WHAT THE EXERCISE ASKS: Only one portion of the data is to be written out: from the line bearing "Comments feed" through the line bearing "Unyielding Dominion's Balance Pauldrons". Write it exactly as it appears.
BEGIN THE DATA
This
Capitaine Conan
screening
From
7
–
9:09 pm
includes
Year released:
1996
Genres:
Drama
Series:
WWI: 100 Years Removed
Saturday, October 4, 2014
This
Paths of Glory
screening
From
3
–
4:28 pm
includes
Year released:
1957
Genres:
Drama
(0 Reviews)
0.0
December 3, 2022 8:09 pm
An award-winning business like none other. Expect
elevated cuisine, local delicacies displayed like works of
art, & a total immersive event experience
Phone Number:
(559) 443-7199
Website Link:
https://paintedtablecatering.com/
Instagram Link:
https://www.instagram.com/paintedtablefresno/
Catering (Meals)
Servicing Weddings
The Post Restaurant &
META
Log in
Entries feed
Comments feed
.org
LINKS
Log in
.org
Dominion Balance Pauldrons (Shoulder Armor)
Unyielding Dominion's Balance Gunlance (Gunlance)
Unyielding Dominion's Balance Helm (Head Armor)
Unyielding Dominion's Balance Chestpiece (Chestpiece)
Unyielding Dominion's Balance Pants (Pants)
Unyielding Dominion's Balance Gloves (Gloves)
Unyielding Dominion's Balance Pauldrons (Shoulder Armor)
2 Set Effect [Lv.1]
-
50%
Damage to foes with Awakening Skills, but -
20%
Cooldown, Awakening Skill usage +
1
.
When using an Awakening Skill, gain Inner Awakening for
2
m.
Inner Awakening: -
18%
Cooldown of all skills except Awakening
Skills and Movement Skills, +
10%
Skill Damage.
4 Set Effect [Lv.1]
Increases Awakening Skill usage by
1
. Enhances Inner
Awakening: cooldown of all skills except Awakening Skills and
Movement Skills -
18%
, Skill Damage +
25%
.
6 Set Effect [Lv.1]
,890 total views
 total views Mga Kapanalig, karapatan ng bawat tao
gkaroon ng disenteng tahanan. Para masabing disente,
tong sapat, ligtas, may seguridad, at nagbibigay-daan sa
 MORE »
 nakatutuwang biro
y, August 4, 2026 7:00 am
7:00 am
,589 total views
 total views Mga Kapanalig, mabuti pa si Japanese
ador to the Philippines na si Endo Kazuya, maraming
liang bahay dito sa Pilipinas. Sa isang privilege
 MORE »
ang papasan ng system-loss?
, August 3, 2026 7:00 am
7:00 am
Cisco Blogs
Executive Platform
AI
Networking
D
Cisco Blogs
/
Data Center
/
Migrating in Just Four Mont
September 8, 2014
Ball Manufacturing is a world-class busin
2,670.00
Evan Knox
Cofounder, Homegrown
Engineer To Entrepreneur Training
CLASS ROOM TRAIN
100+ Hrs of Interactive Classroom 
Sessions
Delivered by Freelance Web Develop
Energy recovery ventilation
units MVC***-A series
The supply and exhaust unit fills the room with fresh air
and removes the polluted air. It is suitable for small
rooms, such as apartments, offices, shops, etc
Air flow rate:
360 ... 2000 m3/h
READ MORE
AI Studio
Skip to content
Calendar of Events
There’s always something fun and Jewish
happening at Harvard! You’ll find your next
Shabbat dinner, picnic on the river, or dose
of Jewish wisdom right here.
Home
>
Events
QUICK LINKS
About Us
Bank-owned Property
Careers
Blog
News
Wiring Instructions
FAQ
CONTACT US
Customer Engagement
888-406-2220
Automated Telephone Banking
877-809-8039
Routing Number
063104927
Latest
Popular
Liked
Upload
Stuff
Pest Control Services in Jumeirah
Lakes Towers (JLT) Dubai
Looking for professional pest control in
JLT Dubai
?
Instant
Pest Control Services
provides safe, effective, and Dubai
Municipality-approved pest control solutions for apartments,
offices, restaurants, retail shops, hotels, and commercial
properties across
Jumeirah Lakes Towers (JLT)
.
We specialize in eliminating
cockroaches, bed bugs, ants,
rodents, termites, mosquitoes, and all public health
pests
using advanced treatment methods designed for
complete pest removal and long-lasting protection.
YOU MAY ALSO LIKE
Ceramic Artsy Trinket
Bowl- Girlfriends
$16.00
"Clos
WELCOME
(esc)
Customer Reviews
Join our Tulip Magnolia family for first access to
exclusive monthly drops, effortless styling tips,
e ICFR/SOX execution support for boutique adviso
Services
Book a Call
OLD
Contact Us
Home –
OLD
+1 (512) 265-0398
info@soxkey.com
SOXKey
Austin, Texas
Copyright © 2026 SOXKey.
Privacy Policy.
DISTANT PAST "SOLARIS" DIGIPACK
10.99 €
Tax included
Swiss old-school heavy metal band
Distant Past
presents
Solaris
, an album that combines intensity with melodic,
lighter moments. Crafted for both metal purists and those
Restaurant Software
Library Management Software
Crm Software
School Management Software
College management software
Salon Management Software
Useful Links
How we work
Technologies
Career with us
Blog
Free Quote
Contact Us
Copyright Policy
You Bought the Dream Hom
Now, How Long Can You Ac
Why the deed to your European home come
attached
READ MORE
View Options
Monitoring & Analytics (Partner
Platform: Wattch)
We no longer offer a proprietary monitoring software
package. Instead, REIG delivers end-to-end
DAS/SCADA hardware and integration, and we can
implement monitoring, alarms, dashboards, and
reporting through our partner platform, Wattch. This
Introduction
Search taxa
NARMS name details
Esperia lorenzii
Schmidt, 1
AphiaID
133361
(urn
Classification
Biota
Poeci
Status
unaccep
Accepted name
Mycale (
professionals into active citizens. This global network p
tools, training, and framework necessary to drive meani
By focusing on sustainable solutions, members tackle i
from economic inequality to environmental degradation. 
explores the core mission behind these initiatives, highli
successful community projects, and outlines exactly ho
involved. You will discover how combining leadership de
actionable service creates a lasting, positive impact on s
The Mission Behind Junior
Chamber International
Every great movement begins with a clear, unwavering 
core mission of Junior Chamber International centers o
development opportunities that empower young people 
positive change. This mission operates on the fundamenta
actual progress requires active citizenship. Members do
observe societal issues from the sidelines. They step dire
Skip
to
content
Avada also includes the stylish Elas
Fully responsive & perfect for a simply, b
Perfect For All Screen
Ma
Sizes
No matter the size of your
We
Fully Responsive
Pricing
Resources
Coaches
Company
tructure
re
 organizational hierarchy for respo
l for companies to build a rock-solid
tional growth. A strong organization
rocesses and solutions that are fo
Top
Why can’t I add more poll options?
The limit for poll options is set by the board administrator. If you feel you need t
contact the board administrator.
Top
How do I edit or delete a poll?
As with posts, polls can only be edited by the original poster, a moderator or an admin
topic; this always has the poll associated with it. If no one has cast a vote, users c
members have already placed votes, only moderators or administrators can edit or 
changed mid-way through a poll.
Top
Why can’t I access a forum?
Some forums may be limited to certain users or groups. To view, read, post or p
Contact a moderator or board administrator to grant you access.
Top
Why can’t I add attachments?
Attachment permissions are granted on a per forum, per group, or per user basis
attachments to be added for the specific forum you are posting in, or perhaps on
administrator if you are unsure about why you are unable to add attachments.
END THE DATA
SOLUTION TO THE PROBLEM:
Comments feed
.org
LINKS
Log in
.org
Dominion Balance Pauldrons (Shoulder Armor)
Unyielding Dominion's Balance Gunlance (Gunlance)
Unyielding Dominion's Balance Helm (Head Armor)
Unyielding Dominion's Balance Chestpiece (Chestpiece)
Unyielding Dominion's Balance Pants (Pants)
Unyielding Dominion's Balance Gloves (Gloves)
Unyielding Dominion's Balance Pauldrons (Shoulder Armor)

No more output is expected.